HOW TO COMPLETE THIS TASK –
Give back the data in full, with every line exact.

THE INPUT –
########

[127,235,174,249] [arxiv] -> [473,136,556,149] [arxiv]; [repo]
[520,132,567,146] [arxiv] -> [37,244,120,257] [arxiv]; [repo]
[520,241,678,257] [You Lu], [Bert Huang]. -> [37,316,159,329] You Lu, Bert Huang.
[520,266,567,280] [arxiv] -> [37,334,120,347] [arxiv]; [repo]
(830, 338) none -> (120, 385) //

########

RESPONSE BELOW –
[127,235,174,249] [arxiv] -> [473,136,556,149] [arxiv]; [repo]
[520,132,567,146] [arxiv] -> [37,244,120,257] [arxiv]; [repo]
[520,241,678,257] [You Lu], [Bert Huang]. -> [37,316,159,329] You Lu, Bert Huang.
[520,266,567,280] [arxiv] -> [37,334,120,347] [arxiv]; [repo]
(830, 338) none -> (120, 385) //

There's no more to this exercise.